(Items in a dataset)
##########

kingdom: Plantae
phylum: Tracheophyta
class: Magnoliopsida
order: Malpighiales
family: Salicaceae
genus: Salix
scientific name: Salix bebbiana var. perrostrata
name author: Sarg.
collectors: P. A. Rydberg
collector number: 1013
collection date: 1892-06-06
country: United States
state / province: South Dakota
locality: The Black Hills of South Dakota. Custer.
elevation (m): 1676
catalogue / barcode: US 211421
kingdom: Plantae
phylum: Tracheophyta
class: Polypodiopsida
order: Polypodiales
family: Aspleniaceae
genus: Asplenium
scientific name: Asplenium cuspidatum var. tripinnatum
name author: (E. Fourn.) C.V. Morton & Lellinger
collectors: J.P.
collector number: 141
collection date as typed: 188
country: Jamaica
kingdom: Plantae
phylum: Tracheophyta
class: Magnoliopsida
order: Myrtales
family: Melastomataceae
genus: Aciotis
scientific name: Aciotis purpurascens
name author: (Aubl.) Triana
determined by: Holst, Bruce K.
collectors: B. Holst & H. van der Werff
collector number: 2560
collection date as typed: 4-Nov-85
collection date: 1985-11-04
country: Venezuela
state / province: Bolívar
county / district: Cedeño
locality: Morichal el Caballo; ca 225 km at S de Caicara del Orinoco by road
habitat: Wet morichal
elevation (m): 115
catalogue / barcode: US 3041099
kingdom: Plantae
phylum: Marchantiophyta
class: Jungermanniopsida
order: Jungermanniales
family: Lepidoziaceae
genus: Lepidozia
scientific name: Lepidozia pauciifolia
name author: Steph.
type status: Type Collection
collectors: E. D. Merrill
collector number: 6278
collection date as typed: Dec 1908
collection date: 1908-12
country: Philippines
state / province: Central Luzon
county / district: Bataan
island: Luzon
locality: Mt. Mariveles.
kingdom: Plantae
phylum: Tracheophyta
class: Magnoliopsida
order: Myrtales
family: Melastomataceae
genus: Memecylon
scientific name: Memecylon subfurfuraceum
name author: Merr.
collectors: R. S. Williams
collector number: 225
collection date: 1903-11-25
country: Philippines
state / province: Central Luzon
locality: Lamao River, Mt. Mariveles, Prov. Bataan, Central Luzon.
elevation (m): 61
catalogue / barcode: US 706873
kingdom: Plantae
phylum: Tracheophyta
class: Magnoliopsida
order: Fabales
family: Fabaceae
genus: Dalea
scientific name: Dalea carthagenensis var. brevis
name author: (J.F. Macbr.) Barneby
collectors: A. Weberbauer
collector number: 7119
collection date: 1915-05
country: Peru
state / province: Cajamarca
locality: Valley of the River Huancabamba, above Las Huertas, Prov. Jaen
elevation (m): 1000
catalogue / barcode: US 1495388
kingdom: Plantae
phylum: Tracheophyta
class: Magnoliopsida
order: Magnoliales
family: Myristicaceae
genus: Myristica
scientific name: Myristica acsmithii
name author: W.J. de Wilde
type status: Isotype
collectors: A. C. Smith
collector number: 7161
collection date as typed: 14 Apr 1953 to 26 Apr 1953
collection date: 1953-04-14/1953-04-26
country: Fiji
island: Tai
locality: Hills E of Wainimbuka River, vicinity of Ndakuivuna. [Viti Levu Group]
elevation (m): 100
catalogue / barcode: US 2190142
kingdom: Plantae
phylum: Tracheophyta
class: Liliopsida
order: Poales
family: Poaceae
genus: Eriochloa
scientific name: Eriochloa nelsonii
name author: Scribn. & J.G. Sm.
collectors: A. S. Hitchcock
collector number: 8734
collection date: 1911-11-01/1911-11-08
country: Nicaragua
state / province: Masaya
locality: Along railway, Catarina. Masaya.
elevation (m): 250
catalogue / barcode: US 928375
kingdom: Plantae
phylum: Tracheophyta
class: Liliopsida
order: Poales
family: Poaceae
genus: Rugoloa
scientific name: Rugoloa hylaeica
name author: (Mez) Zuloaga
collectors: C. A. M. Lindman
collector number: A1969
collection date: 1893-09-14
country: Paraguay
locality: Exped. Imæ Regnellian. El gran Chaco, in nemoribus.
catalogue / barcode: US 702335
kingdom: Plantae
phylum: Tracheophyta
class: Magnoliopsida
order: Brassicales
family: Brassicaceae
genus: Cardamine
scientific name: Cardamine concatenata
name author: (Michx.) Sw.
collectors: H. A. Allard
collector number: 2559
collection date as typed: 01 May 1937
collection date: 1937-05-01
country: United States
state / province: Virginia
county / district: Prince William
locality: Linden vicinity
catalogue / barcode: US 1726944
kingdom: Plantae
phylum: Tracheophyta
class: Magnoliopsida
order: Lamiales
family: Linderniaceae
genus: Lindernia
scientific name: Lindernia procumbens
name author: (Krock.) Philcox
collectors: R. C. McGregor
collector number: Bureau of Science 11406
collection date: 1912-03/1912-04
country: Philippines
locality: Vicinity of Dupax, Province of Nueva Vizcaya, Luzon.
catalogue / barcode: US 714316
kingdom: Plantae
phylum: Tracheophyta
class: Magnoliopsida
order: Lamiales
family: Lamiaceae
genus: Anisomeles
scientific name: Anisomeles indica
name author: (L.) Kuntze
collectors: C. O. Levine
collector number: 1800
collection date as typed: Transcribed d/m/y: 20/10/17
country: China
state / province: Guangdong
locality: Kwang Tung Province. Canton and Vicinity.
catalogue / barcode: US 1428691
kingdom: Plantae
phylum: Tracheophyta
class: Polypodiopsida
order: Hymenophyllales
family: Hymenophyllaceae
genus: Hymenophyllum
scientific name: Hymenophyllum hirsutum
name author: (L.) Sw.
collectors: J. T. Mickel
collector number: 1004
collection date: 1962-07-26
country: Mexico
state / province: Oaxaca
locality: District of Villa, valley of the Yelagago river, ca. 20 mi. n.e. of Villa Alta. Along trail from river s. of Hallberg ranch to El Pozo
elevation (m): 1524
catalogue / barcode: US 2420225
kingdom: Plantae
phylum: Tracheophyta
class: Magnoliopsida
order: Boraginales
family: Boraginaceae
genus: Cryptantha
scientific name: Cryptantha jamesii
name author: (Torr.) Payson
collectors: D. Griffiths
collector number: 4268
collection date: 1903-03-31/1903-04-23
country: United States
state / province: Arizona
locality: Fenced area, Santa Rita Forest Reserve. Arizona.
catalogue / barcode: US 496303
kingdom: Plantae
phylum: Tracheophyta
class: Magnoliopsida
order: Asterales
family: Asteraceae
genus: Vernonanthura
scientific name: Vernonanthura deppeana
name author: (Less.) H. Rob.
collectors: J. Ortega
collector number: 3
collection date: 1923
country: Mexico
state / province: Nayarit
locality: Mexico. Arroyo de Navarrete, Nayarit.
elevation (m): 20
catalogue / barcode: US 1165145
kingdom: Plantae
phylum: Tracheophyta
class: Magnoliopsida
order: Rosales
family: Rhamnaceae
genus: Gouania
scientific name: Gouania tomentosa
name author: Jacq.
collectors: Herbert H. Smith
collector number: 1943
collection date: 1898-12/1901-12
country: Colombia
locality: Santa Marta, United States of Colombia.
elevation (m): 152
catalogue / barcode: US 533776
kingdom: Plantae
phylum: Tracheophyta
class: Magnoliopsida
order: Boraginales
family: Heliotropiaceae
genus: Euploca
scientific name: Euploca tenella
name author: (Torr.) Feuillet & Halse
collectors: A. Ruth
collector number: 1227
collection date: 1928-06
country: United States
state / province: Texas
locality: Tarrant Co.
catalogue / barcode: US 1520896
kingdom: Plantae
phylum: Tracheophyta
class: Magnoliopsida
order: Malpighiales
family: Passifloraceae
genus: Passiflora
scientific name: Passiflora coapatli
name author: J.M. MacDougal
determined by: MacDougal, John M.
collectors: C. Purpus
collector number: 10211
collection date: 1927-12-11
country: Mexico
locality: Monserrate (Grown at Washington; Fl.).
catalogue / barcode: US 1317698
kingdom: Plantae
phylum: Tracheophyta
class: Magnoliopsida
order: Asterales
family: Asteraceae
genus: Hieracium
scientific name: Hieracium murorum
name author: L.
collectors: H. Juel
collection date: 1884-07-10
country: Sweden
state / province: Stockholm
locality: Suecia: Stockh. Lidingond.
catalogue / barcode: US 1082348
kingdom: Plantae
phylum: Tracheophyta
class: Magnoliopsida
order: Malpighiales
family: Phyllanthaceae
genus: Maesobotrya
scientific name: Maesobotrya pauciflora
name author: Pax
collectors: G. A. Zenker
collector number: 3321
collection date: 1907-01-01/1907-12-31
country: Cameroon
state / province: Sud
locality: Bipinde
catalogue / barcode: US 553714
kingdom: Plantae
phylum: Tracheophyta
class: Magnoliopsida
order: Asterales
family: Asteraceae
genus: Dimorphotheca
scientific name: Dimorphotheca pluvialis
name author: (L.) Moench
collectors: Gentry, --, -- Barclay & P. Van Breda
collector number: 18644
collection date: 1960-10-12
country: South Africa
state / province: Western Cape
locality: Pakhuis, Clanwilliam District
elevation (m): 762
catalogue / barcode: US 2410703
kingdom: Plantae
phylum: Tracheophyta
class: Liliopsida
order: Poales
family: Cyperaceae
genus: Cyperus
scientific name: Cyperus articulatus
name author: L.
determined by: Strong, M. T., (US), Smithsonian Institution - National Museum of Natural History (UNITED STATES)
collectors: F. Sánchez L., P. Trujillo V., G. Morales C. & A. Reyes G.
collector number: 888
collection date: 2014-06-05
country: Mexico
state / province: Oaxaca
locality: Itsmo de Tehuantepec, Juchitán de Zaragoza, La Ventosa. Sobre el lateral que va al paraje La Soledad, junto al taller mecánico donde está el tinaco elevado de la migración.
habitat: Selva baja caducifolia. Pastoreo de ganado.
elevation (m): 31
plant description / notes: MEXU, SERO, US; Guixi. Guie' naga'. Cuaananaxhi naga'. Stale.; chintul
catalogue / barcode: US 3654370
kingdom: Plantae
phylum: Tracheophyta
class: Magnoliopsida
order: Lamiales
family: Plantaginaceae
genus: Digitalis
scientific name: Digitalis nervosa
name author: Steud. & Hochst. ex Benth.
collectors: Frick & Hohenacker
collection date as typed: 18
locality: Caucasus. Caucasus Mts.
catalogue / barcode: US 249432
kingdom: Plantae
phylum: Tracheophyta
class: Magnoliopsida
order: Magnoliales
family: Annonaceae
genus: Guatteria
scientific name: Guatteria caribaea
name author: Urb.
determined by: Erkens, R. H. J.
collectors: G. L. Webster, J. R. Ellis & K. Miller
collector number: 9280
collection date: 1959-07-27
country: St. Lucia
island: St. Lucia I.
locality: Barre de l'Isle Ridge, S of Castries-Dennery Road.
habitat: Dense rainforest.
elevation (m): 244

##########

** Request **
Recast the lines from the one containing "collector number: 1943" through the one containing "collector number: 3321" as a JSON list of strings, one string per line, skipping any blank lines.

** Reply **
[
  "collector number: 1943",
  "collection date: 1898-12/1901-12",
  "country: Colombia",
  "locality: Santa Marta, United States of Colombia.",
  "elevation (m): 152",
  "catalogue / barcode: US 533776",
  "kingdom: Plantae",
  "phylum: Tracheophyta",
  "class: Magnoliopsida",
  "order: Boraginales",
  "family: Heliotropiaceae",
  "genus: Euploca",
  "scientific name: Euploca tenella",
  "name author: (Torr.) Feuillet & Halse",
  "collectors: A. Ruth",
  "collector number: 1227",
  "collection date: 1928-06",
  "country: United States",
  "state / province: Texas",
  "locality: Tarrant Co.",
  "catalogue / barcode: US 1520896",
  "kingdom: Plantae",
  "phylum: Tracheophyta",
  "class: Magnoliopsida",
  "order: Malpighiales",
  "family: Passifloraceae",
  "genus: Passiflora",
  "scientific name: Passiflora coapatli",
  "name author: J.M. MacDougal",
  "determined by: MacDougal, John M.",
  "collectors: C. Purpus",
  "collector number: 10211",
  "collection date: 1927-12-11",
  "country: Mexico",
  "locality: Monserrate (Grown at Washington; Fl.).",
  "catalogue / barcode: US 1317698",
  "kingdom: Plantae",
  "phylum: Tracheophyta",
  "class: Magnoliopsida",
  "order: Asterales",
  "family: Asteraceae",
  "genus: Hieracium",
  "scientific name: Hieracium murorum",
  "name author: L.",
  "collectors: H. Juel",
  "collection date: 1884-07-10",
  "country: Sweden",
  "state / province: Stockholm",
  "locality: Suecia: Stockh. Lidingond.",
  "catalogue / barcode: US 1082348",
  "kingdom: Plantae",
  "phylum: Tracheophyta",
  "class: Magnoliopsida",
  "order: Malpighiales",
  "family: Phyllanthaceae",
  "genus: Maesobotrya",
  "scientific name: Maesobotrya pauciflora",
  "name author: Pax",
  "collectors: G. A. Zenker",
  "collector number: 3321"
]